#### Record excerpts
○ ○ ○ ○ ○

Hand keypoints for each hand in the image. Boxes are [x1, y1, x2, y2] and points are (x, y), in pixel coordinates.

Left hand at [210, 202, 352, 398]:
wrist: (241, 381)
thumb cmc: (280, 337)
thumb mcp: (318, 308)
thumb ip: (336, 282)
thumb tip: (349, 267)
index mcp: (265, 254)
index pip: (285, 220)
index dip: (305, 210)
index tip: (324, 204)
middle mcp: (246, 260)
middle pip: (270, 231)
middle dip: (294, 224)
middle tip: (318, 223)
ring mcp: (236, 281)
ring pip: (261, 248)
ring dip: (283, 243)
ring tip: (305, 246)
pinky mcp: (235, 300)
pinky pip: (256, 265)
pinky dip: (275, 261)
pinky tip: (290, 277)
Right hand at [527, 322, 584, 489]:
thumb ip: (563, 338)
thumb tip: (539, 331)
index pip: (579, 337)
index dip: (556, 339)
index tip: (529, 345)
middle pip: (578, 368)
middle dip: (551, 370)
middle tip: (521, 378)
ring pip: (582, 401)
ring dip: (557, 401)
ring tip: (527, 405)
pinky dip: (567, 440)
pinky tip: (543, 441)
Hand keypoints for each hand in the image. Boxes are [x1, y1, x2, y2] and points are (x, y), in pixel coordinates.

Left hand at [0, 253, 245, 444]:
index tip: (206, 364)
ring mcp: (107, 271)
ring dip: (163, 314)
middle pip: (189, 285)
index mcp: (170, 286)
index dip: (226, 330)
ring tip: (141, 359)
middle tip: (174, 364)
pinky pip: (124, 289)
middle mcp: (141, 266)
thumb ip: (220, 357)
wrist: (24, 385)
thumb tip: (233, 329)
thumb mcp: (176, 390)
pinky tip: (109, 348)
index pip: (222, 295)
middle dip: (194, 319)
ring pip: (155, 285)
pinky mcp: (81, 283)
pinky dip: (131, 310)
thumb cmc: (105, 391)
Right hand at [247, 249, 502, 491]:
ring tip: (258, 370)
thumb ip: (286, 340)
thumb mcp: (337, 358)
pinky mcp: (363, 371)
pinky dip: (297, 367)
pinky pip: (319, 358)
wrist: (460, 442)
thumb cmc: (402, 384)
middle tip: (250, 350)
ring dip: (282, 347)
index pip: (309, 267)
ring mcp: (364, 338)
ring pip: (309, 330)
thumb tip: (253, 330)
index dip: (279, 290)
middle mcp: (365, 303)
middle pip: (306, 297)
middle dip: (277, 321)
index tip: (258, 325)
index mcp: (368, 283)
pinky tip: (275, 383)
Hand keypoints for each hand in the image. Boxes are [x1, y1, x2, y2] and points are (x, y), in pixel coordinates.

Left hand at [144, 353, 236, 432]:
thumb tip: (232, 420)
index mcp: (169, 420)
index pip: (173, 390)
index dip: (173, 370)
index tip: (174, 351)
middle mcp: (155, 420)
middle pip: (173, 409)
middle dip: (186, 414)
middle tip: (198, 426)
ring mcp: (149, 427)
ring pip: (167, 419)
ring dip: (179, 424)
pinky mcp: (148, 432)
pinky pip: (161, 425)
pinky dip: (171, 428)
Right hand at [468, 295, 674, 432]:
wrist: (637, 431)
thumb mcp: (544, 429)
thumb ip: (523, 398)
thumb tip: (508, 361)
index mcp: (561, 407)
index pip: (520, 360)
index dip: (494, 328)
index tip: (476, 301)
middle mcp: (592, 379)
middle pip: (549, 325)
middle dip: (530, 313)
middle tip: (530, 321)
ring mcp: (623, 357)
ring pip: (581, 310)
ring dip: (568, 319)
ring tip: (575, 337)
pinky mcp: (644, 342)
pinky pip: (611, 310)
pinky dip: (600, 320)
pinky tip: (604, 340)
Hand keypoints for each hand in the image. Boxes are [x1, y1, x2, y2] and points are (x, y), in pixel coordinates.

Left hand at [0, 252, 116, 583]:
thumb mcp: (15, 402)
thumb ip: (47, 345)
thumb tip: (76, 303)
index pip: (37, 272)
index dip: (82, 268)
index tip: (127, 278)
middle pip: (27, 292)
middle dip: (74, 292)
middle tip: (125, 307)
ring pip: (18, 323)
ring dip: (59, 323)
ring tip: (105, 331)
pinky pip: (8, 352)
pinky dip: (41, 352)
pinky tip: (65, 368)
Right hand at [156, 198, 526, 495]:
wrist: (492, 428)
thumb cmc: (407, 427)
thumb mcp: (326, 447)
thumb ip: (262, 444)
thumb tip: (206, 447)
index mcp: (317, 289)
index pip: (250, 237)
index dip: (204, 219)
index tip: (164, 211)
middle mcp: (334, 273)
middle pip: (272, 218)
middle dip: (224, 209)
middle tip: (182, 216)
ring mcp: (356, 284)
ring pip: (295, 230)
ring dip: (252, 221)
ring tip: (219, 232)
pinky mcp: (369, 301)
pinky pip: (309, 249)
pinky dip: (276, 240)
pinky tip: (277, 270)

○ ○ ○ ○ ○

Nothing in the entries above should differ when you return them in full.

Hand keypoints for each hand in the image. Boxes are [x1, y1, x2, y2] and points are (x, y), in pixel coordinates.

Left hand at [210, 202, 352, 398]:
wrist: (241, 381)
thumb cmc: (280, 337)
thumb mcp: (318, 308)
thumb ip: (336, 282)
thumb tip: (349, 267)
index mcp: (265, 254)
index pip: (285, 220)
index dip: (305, 210)
index tip: (324, 204)
middle mcp: (246, 260)
middle pip: (270, 231)
middle dip: (294, 224)
middle tip: (318, 223)
ring mcp: (236, 281)
ring pip: (261, 248)
ring dip: (283, 243)
ring tip: (305, 246)
pinky mcp: (235, 300)
pinky pip: (256, 265)
pinky dip: (275, 261)
pinky tip: (290, 277)
Right hand at [527, 322, 584, 489]:
thumb ip: (563, 338)
thumb tip: (539, 331)
index pip: (579, 337)
index dip: (556, 339)
index tip: (529, 345)
middle pip: (578, 368)
middle dip: (551, 370)
middle tip: (521, 378)
ring pip: (582, 401)
ring dip: (557, 401)
ring tip: (527, 405)
pinky dip: (567, 440)
pinky tip: (543, 441)
Hand keypoints for each hand in the image. Boxes are [x1, y1, x2, y2] and points are (x, y), in pixel coordinates.

Left hand at [0, 253, 245, 444]:
index tip: (206, 364)
ring mcp: (107, 271)
ring dip: (163, 314)
middle pip: (189, 285)
index mcp: (170, 286)
index dip: (226, 330)
ring tip: (141, 359)
middle tip: (174, 364)
pinky pip: (124, 289)
middle mcp: (141, 266)
thumb ip: (220, 357)
wrist: (24, 385)
thumb tip: (233, 329)
thumb mcp: (176, 390)
pinky tip: (109, 348)
index pip: (222, 295)
middle dip: (194, 319)
ring pip: (155, 285)
pinky mcp: (81, 283)
pinky dip: (131, 310)
thumb cmc: (105, 391)
Right hand at [247, 249, 502, 491]:
ring tip: (258, 370)
thumb ip: (286, 340)
thumb mcp: (337, 358)
pinky mcp: (363, 371)
pinky dip: (297, 367)
pinky pip: (319, 358)
wrist: (460, 442)
thumb cmc: (402, 384)
middle tip: (250, 350)
ring dip: (282, 347)
index pip: (309, 267)
ring mcp: (364, 338)
ring pip: (309, 330)
thumb tip: (253, 330)
index dip: (279, 290)
middle mcp: (365, 303)
middle pip: (306, 297)
middle dip: (277, 321)
index tip: (258, 325)
index mcp: (368, 283)
pinky tip: (275, 383)
Hand keypoints for each hand in the image. Boxes are [x1, y1, x2, y2] and points are (x, y), in pixel coordinates.

Left hand at [144, 353, 236, 432]:
thumb tip: (232, 420)
index mcp: (169, 420)
index pip: (173, 390)
index dip: (173, 370)
index tip: (174, 351)
middle mcp: (155, 420)
middle pip: (173, 409)
middle dip: (186, 414)
middle tip: (198, 426)
ring mcp: (149, 427)
ring pip: (167, 419)
ring dip: (179, 424)
pinky mcp: (148, 432)
pinky pip: (161, 425)
pinky dip: (171, 428)
Right hand at [468, 295, 674, 432]:
wrist: (637, 431)
thumb mcp: (544, 429)
thumb ip: (523, 398)
thumb tip: (508, 361)
index mcp: (561, 407)
index pip: (520, 360)
index dip: (494, 328)
index tip: (476, 301)
middle mcp: (592, 379)
middle pip: (549, 325)
middle dip: (530, 313)
middle tip: (530, 321)
ring mcp: (623, 357)
ring pip: (581, 310)
ring dip: (568, 319)
ring tip: (575, 337)
pinky mcp: (644, 342)
pinky pip: (611, 310)
pinky dip: (600, 320)
pinky tip: (604, 340)
Hand keypoints for each hand in the image. Boxes are [x1, y1, x2, y2] and points are (x, y), in pixel coordinates.

Left hand at [0, 252, 116, 583]:
thumb mcp: (15, 402)
thumb ip: (47, 345)
thumb tip: (76, 303)
index pip: (37, 272)
index dip: (82, 268)
index tip: (127, 278)
middle pip: (27, 292)
middle dip: (74, 292)
middle tip: (125, 307)
ring pip: (18, 323)
ring dip: (59, 323)
ring tip: (105, 331)
pinky pip: (8, 352)
pinky dip: (41, 352)
pinky tip: (65, 368)
Right hand at [156, 198, 526, 495]:
wrist: (492, 428)
thumb cmc: (407, 427)
thumb mcp: (326, 447)
thumb ip: (262, 444)
thumb tip: (206, 447)
index mcp: (317, 289)
index pip: (250, 237)
index dip: (204, 219)
index tip: (164, 211)
middle mcp: (334, 273)
middle pip: (272, 218)
middle dip: (224, 209)
middle tip: (182, 216)
ring mcp: (356, 284)
ring pip: (295, 230)
ring dip: (252, 221)
ring tip: (219, 232)
pinky mcp: (369, 301)
pinky pip: (309, 249)
pinky dip: (276, 240)
pinky tip: (277, 270)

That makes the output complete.